Defaulted Loans: Tk 50,186cr rescheduled last year
A fourth of this record amount becomes defaulted again; banks did it to clean up balance sheets, say experts
Banks rescheduled a record amount of defaulted loans last year as part of their efforts to contain bad debt and show hefty profit.
Last year, defaulted loans amounting to Tk 50,186 crore were regularised, the highest on record for a single year, according to Bangladesh Bank data.
Of the sum, Tk 18,584 crore was regularised under the central bank’s relaxed policy announced on May 16 last year, allowing defaulters to reschedule their classified loans with a down payment of only 2 percent of the outstanding amount instead of the existing 10-50 percent.
Banks recovered only Tk 479 crore as down payment from the loans rescheduled under the relaxed policy.
“The rescheduled loans will become defaulted again as banks regularised those on a wholesale basis without verifying the defaulters’ ability to repay,” said Ahsan H Mansur, executive director of the Policy Research Institute.
In fact, Tk 13,284 crore of the soured loans, regularised last year, has already become defaulted, show BB data. This means nearly one-fourth of the rescheduled loans has turned bad again.
“Actually, this is just an eyewash to camouflage the actual situation of defaulted loans,” Mansur, also chairman of Brac Bank, told The Daily Star yesterday.
Wholesale rescheduling indicates that banks are trying to clean up their financial balance sheets artificially in a bid to show profits, he pointed out.
“But this is not a solution for improving financial health of banks,” said Mansur, also a former official of the International Monetary Fund.
He further said lenders must speed up the recovery of their defaulted loans or else they will be in deep trouble.
In November last year, defaulted loans dropped to Tk 96,986 crore from Tk 116,288 crore two months earlier, as defaulters jumped at the BB offer to reschedule loans under relaxed conditions.
The volume of non-performing loans (NPLs) would have increased significantly if banks had not regularised the defaulted loans in a relaxed manner, Mansur said.
Last year, private banks regularised Tk 30,547 crore or 61 percent of the total rescheduled loans.
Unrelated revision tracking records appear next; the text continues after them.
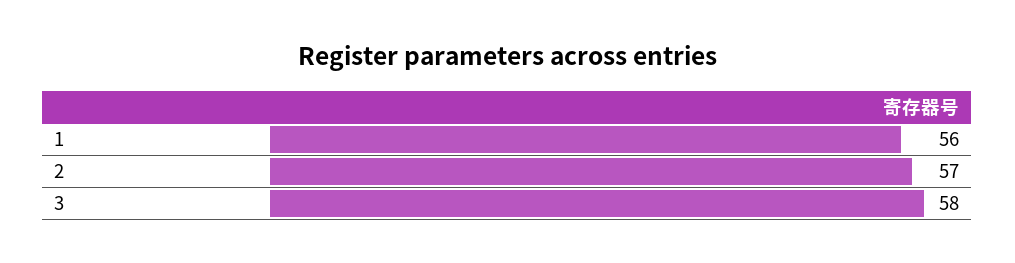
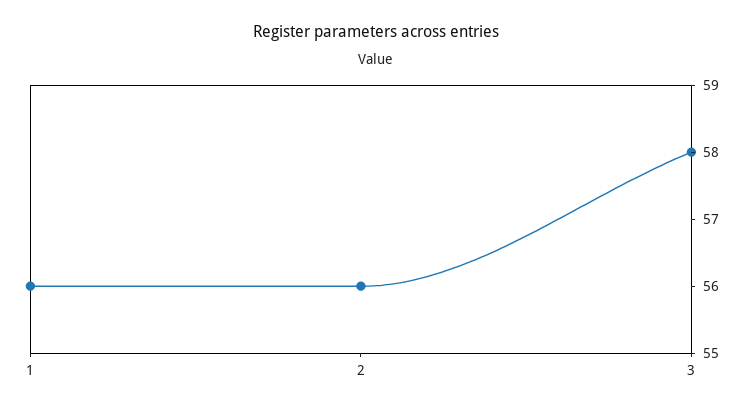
  {
    "1": 56,
-   "2": 57,
+   "2": 56,
    "3": 58
  }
Eight state-run banks rescheduled Tk 19,601 crore and foreign banks Tk 38.10 crore, according to BB data.
Talking to this newspaper, Salehuddin Ahmed, a former governor of the central bank, said the large volume of rescheduled loans is squeezing the banks’ capacity to give fresh loans as a major portion of the defaulted loans has not been recovered yet.
Small and medium entrepreneurs are being deprived of funds, he mentioned.
“The economy has faced sluggishness in recent times. And it will prolong if banks fail to disburse fresh loans.”
Faruq Mainuddin Ahmed, managing director of Trust Bank, said offering rescheduling facility to habitual defaulters is an injustice to good borrowers.
It is not desirable that the amount of defaulted loans would be brought down in an artificial way, he noted.
Syed Mahbubur Rahman, managing director of Mutual Trust Bank, said lenders should not reschedule bad loans to get immediate results, rather they should allow defaulters to regularise NPLs based on cashflow of enterprises.
The relaxed rescheduling policy, however, helped banks recover part of the NPLs, he said adding that the lenders had earlier failed to recover any money from defaulters.